◆ **Exercise brief**
Will you write out the data exactly, excluding every picture?

◆ **Supplied material**
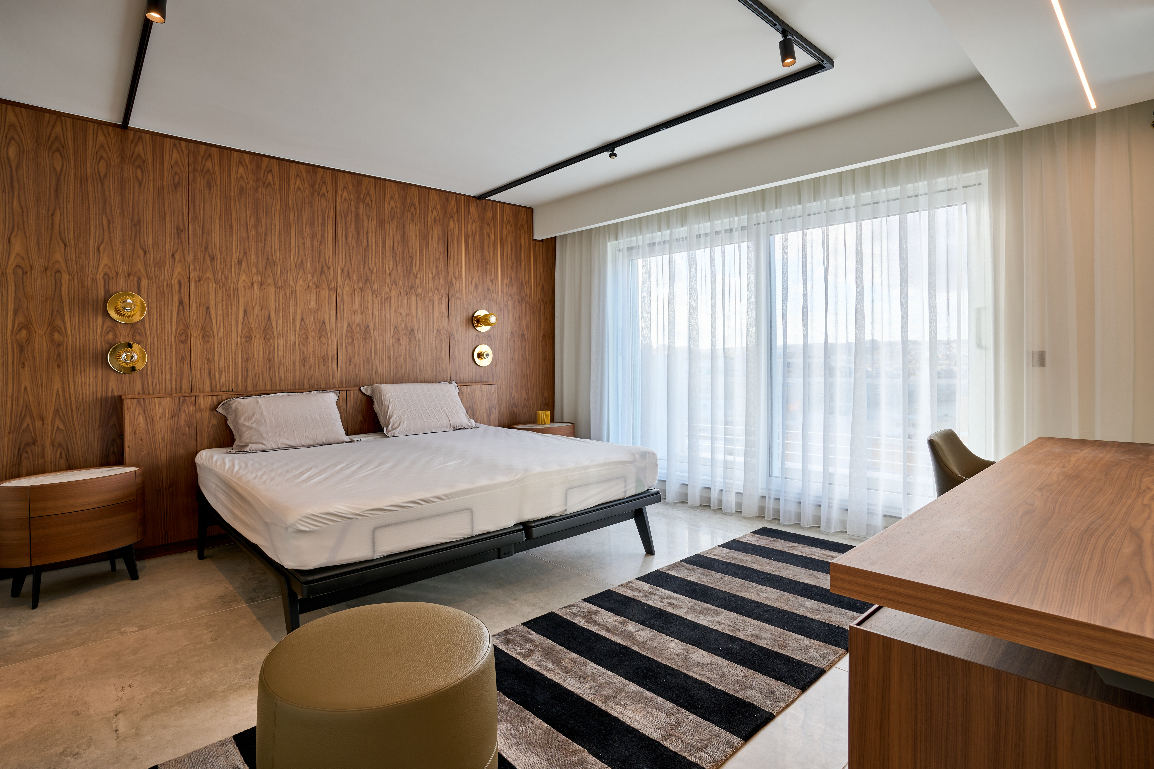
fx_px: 545
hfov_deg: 93.3
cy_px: 384
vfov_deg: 70.4
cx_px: 577
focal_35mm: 17
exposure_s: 1/200
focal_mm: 17
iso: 250
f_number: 8
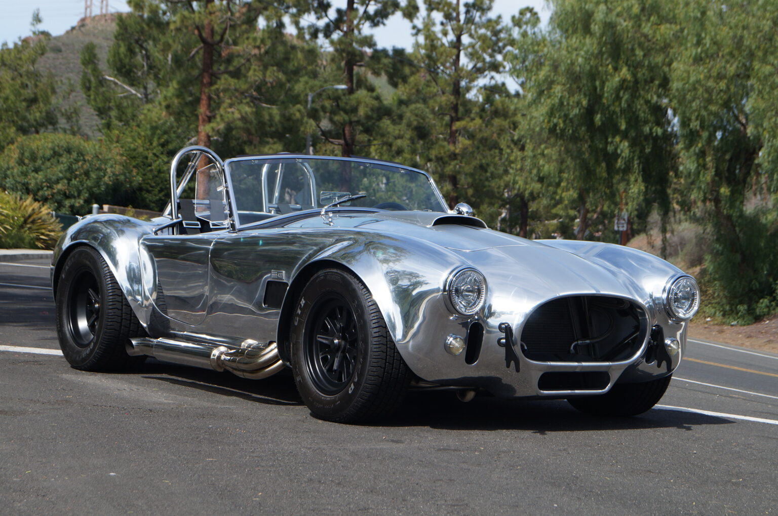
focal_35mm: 82
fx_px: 1780
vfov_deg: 16.5
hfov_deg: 24.7
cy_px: 258
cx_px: 389
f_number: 8
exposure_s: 1/320
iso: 100
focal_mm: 55
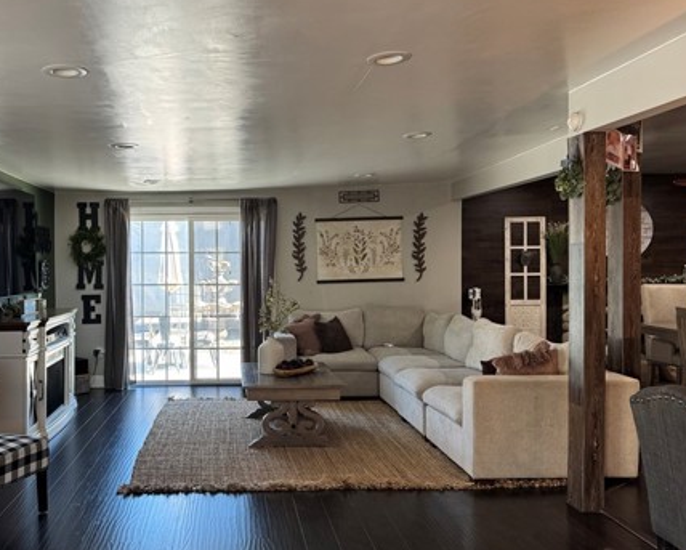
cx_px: 245
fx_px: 711
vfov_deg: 42.3
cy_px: 285
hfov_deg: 50.8
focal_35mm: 35
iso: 200
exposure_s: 1/120
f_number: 1.78
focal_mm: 6.76
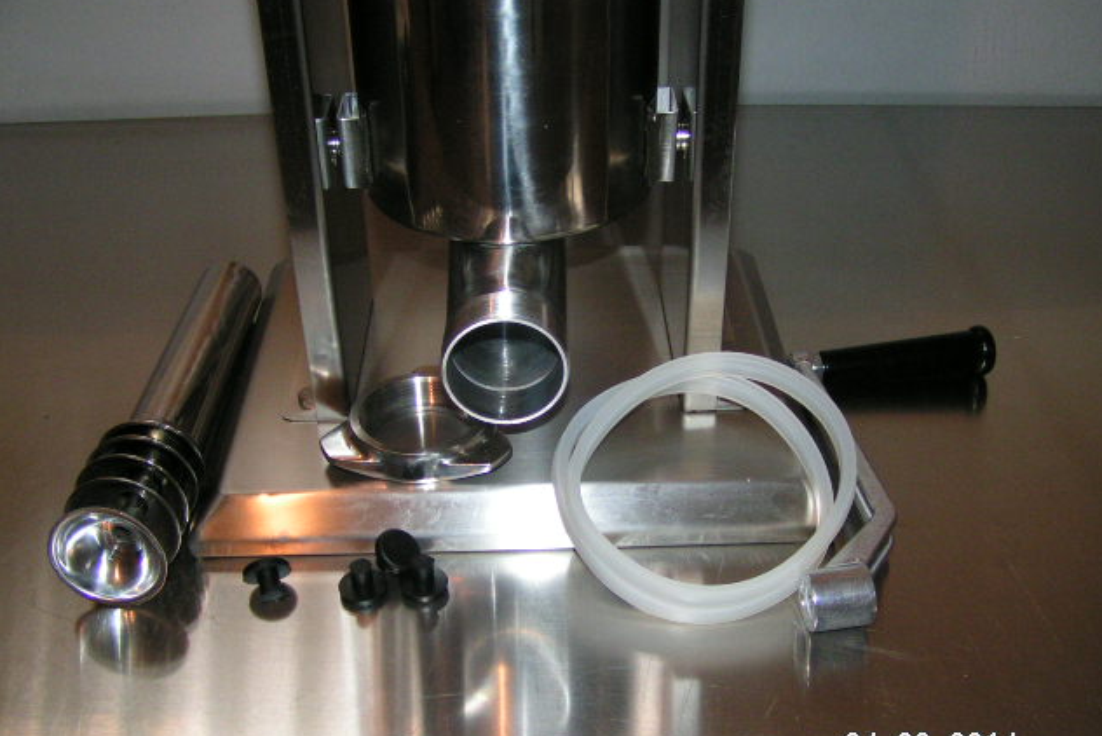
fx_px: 1225
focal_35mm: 40
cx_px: 554
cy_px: 410
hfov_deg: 48.4
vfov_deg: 33.4
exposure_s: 1/40
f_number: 2.8
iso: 200
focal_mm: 5.8
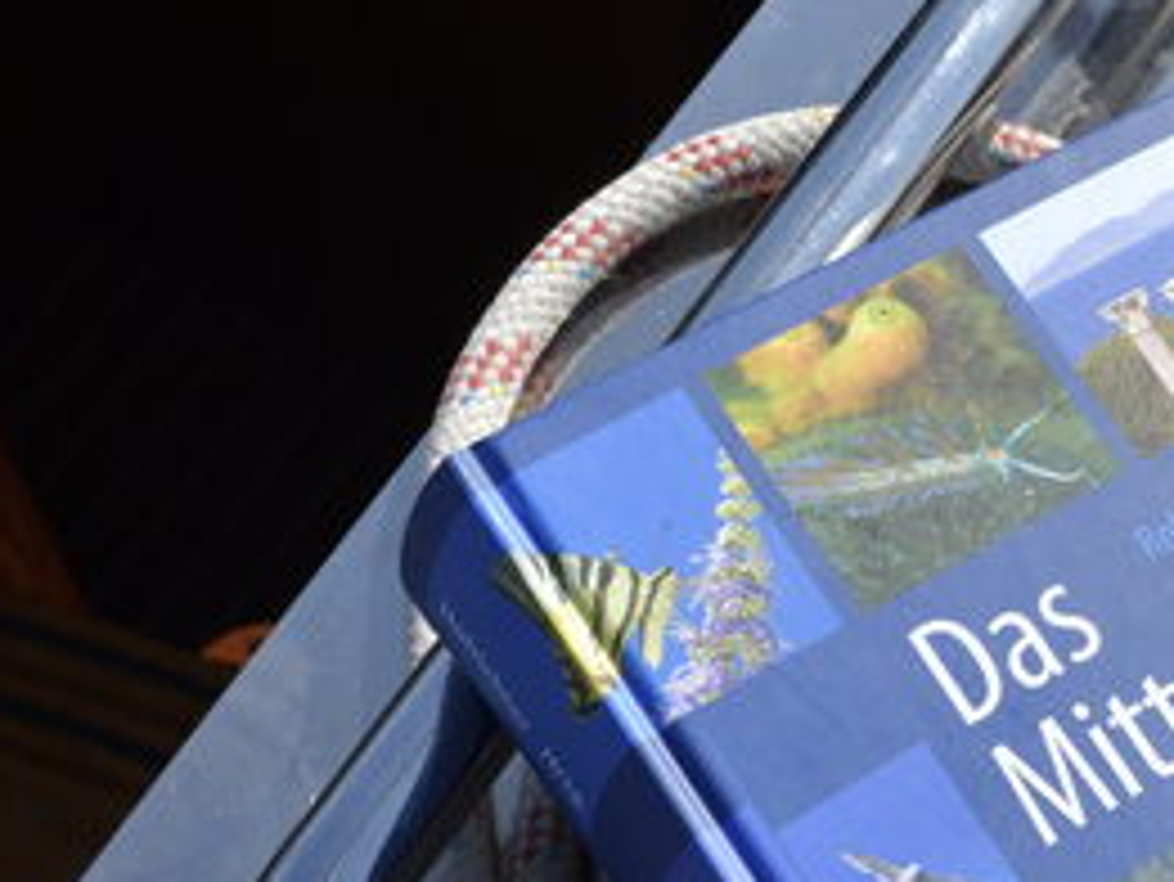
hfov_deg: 18.8
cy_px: 1118
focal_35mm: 103
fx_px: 3495
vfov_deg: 13.9
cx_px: 1039
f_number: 16
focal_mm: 35
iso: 400
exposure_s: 1/400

◆ **Output of the exercise**
fx_px: 545
hfov_deg: 93.3
cy_px: 384
vfov_deg: 70.4
cx_px: 577
focal_35mm: 17
exposure_s: 1/200
focal_mm: 17
iso: 250
f_number: 8
focal_35mm: 82
fx_px: 1780
vfov_deg: 16.5
hfov_deg: 24.7
cy_px: 258
cx_px: 389
f_number: 8
exposure_s: 1/320
iso: 100
focal_mm: 55
cx_px: 245
fx_px: 711
vfov_deg: 42.3
cy_px: 285
hfov_deg: 50.8
focal_35mm: 35
iso: 200
exposure_s: 1/120
f_number: 1.78
focal_mm: 6.76
fx_px: 1225
focal_35mm: 40
cx_px: 554
cy_px: 410
hfov_deg: 48.4
vfov_deg: 33.4
exposure_s: 1/40
f_number: 2.8
iso: 200
focal_mm: 5.8
hfov_deg: 18.8
cy_px: 1118
focal_35mm: 103
fx_px: 3495
vfov_deg: 13.9
cx_px: 1039
f_number: 16
focal_mm: 35
iso: 400
exposure_s: 1/400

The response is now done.